**PROVIDED PASSAGE:**

Blue Lily, Lily Blue
In the third book of the series, Blue Lily, Lily Blue, Blue's mother Maura leaves to look for Artemus, Blue's birth father, in a cave. Persephone continues to help Adam learn how to fix the ley lines the way Cabeswater has asked. Calla, another psychic, tries to contact Maura with her abilities. She tells Blue and the boys of three sleepers in the caves and warns them not to wake the third sleeper. Colin Greenmantle becomes the Latin teacher at Aglionby, and Adam and Ronan plan to drive him out of Henrietta. Blue and Gansey find another cave in the backyard of a man named Jesse Dittley, who was one of the spirits Neeve saw in the graveyard and in the cave, they find a woman named Gwenllian, who is Glendower's daughter. Persephone dies in an attempt to find Maura, and Adam and Ronan blackmail Greenmantle into leaving. Greenmantle's wife Piper hires thugs and goes to Jesse Dittley's cave where she kills Dittley, captures the Gray Man, and enters the cave. The teens and Gwenllian go to the Cabeswater cave where they find animal skeletons that they collectively wake up. Blue and Ronan find a magic lake where after crossing the lake, Blue finds Maura and Artemus. Blue, Artemus, Maura, and the Gray Man escape, leaving Piper and the thug in the collapsed cave, where Neeve finds Piper who wakes up the third sleeper.

The Raven King
The fourth and final installation of The Raven Cycle is entitled The Raven King. Gansey, Adam, Ronan, Noah, and Blue continue their quest to find the Welsh King Glendower.
While Piper wakes up the third sleeper, a demon with the power to "unmake", the boys and Blue race to save Cabeswater.

Short Stories
Short Stories in the Raven Cycle universe include "Opal", "A Very Declan Christmas", and two short drabbles taking place around the holidays, one about Gansey and one about 300 Fox Way.

Setting
Much of the story takes place in  the fictional town of Henrietta, Virginia, which sits directly on top of a powerful ley line. Adam, Ronan, Blue, Noah, and Gansey repeatedly return to the mysterious Cabeswater, a forest that exists out of its own time and that talks to the group in Latin. Adam, Ronan, and Gansey all attend school at Aglionby Academy, an all-boys private school that is very expensive. Ronan's childhood home is called The Barns, and it's where he discovers his mother is one of his father's dream creations. 300 Fox Way is the home of Blue and the multitude of psychic women in Henrietta. Monmouth Manufacturing is the abandoned and gutted warehouse, owned by Gansey, in which he, Ronan, and Noah reside, as well as the place where Malory and his service dog stay during their visit. Some of the story takes place in the caves that are underneath Cabeswater where Glendower is supposedly sleeping.

**PROVIDED MATERIAL:**
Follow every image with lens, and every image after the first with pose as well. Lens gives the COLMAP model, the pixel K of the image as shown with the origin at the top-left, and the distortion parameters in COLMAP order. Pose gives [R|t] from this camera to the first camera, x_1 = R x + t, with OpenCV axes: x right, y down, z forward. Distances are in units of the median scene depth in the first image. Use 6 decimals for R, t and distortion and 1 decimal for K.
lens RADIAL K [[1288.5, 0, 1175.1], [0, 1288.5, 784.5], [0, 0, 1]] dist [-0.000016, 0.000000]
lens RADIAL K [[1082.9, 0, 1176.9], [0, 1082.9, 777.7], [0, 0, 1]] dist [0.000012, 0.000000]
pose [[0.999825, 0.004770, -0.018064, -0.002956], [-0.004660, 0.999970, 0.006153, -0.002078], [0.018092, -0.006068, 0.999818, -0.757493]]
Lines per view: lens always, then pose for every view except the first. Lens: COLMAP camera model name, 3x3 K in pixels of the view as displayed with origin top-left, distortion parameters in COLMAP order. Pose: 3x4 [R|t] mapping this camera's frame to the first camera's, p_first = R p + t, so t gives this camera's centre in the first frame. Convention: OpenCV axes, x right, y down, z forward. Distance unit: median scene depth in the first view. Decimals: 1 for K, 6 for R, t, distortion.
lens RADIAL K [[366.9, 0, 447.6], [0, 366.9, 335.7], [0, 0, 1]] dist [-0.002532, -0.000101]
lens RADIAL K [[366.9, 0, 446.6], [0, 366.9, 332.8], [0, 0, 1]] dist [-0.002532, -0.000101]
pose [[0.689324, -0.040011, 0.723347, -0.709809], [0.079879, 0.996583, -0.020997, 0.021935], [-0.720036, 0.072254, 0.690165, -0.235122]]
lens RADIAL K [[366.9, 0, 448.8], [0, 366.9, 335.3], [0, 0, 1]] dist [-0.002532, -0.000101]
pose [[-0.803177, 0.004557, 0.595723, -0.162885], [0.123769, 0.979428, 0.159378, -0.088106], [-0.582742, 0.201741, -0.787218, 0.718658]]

**REQUIRED ACTION:**
Reproduce the part of the Raven Cycle text between "While Piper wakes" and "300 Fox Way.", inclusive.

**RESPONSE TO THIS TASK:**
While Piper wakes up the third sleeper, a demon with the power to "unmake", the boys and Blue race to save Cabeswater.

Short Stories
Short Stories in the Raven Cycle universe include "Opal", "A Very Declan Christmas", and two short drabbles taking place around the holidays, one about Gansey and one about 300 Fox Way.